Adult Protective Services
All people deserve to be treated with respect and dignity. Adult Protective Services (APS) accepts and investigates reports of suspected abuse or neglect involving older adults age 60+ and adults with disabilities ages 18- 59.
How Can APS Help?
By contacting APS to report suspected abuse, neglect or self-neglect you can help to improve the safety of older adults and adults with disabilities. APS assesses each individual’s unique needs, then works with them to develop a service plan to maintain their safety, health and independence as much as possible.
Anyone can make a confidential or anonymous report, day or night, by calling:
Reports that do not involve physical abuse or require immediate attention can be made online. Call 911 if a life-threatening situation in is progress
There are many types of abuse that can occur. Some of the more common types of abuse include:
- Physical: Hitting, kicking, over or under medication
- Sexual exploitation: Unwanted sexual contact, sexual exploitation, forced views of pornography
- Abandonment: Desertion or willful forsaking by anyone having responsibility for care
- Isolation: Preventing an older or dependent adult from receiving mail, telephone calls, visitors
- Financial: Theft, misuse of funds or property, extortion, duress, fraud
- Neglect: Failure to provide food, clothing, shelter, health care under one’s care
- Self-neglect: failure to provide food, clothing, shelter, or health care for one’s self
- Mental suffering: Verbal assaults, threats, humiliation
The following items are possible warning signs that abuse might be occurring to an older or disabled adult. If you observe some or all of these occurring with an older or disabled adult you know, consider alerting Adult Protective Services.

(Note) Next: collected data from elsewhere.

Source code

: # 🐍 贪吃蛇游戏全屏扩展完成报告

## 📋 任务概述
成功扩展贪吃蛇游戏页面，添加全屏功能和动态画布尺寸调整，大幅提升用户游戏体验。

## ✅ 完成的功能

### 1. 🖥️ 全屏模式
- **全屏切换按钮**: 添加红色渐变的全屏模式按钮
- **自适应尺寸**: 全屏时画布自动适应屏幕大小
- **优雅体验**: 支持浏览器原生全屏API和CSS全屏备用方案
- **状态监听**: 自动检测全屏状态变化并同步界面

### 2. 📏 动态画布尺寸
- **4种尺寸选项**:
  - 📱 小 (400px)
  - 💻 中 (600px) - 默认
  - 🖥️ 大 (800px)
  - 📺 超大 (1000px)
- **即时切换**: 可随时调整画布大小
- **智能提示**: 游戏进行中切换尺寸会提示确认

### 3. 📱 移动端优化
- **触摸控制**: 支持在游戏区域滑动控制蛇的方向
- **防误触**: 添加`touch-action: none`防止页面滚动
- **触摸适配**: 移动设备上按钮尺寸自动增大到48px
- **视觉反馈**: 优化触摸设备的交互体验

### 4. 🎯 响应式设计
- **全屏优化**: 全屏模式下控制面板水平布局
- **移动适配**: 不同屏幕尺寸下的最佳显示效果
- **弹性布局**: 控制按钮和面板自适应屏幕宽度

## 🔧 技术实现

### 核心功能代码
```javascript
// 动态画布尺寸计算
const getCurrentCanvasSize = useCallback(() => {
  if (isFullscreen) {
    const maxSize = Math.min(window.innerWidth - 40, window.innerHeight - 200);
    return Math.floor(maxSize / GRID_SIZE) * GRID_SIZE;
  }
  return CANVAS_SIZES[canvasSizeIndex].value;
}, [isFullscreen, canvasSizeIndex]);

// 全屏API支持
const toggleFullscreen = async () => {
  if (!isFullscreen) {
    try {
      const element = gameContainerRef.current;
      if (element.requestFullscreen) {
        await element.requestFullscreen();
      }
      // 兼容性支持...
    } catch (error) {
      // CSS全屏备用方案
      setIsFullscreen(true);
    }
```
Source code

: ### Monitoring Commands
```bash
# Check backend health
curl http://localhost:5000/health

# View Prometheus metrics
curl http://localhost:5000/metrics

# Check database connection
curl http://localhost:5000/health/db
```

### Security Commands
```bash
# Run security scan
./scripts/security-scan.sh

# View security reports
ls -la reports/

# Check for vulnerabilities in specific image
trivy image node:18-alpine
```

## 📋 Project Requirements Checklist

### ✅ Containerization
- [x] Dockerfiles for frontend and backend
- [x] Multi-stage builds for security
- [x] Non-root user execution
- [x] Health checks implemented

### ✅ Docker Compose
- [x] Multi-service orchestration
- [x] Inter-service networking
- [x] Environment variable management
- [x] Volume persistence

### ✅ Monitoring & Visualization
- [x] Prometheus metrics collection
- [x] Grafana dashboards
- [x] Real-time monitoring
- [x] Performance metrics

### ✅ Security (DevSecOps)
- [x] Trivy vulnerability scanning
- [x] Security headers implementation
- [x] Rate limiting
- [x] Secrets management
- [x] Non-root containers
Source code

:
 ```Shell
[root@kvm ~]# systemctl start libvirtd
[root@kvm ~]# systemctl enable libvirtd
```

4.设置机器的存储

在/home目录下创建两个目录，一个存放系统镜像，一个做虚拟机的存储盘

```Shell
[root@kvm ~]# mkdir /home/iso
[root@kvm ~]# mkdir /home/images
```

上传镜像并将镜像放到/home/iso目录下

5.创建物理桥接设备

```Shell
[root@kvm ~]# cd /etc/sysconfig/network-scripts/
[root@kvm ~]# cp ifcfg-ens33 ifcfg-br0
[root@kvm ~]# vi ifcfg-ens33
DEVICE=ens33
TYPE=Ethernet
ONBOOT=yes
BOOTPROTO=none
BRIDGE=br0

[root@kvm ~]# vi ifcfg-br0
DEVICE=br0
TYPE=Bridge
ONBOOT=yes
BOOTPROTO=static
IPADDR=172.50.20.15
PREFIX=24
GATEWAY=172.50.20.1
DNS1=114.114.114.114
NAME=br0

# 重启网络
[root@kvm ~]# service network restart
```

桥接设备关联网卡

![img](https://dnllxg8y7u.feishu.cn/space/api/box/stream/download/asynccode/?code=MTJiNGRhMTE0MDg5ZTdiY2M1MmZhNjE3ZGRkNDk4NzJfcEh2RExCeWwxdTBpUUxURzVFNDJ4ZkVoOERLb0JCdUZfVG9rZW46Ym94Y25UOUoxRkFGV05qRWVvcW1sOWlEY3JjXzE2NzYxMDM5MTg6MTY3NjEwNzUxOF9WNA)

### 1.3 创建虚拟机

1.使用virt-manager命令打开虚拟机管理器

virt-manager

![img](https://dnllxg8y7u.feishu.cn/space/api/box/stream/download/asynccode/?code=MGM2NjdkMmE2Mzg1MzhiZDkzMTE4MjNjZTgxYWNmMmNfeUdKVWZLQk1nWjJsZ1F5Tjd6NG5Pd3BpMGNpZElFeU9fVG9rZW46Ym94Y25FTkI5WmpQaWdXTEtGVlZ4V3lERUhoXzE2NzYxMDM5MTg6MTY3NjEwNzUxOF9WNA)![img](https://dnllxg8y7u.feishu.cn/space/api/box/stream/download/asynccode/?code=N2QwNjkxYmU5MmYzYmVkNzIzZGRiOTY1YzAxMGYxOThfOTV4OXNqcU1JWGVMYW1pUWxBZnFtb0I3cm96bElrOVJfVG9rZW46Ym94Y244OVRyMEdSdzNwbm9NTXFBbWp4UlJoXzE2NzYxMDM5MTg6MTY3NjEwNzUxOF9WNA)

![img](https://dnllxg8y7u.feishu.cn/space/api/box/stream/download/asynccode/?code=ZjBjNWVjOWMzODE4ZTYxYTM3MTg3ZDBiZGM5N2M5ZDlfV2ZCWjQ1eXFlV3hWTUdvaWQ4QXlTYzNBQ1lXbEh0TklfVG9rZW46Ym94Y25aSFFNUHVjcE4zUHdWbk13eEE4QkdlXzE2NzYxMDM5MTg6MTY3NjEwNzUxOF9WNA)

- Injury that is inconsistent with the explanation for its cause
- The older or dependent adult has recently become confused or disoriented
- The caregiver shows anger, indifference, aggressive behavior toward the person
- Personal belongings, papers, credit cards are missing
- Hesitation from the elder to talk openly
- The caregiver has a history of substance abuse, mental illness, criminal behavior or family violence
- Lack of necessities, such as food, water, utilities, medications and medical care
- Another person's name added to the client's bank account or important documents, or frequent checks made out to "cash".
- The elder or dependent adult will be given options to increase their safety
- The APS worker can link the client, family to needed community resources
- Unaware family members, friends can be alerted to step in to help
- The APS worker can find ways to help the caregiver handle stress
- In some cases, the abuse perpetrator can be prosecuted, lessening the harm to others
- The reporter feels relief that a professional is assessing the situation
Volunteer speakers help educate the community about elder abuse prevention and identification, including the crime of elder financial abuse. Contact the Sonoma County Elder Justice Coalition to request a presentation.
Mandated reporters are required by law to report the observation, knowledge or reasonable suspicion of elder and dependent adult abuse to APS or law enforcement.
Mandated Reporters Are:
- Care custodians and health practitioners
- County welfare departments
- Employees of law enforcement and fire departments
- Employees of humane societies and animal control agencies
- Employees of environmental health and building code enforcement
- Clergy members
- Any other protective, public, sectarian, mental health, private assistance or advocacy agency, or person providing health services or social services
- Any person who has assumed full or intermittent responsibility for care or custody of an elder or dependent adult, whether or not that person receives compensation
- Officers or employees of financial institutions who suspect financial abuse
To ask about your status as a mandated reporter, call (800) 667-0404.
When and How to Report
California law, under the Welfare & Institutions Code for Elder Abuse, mandates reporting of physical abuse, neglect, self-neglect, sexual abuse, mental suffering, financial abuse, isolation, abandonment or abduction of an elder or dependent adult when:
- The victim reports that abuse has occurred or has knowledge of abuse.
- The mandated reporter observes the incident.
- When an injury or condition reasonably leads the mandated reporter to suspect that abuse has occurred.
Failure of a mandated reporter to report suspected abuse and/or neglect is a misdemeanor. When the abuse results in death or great bodily harm to the elder, the penalties for failing to report are a sentence of up to one year in county jail, a $5,000 fine, or both.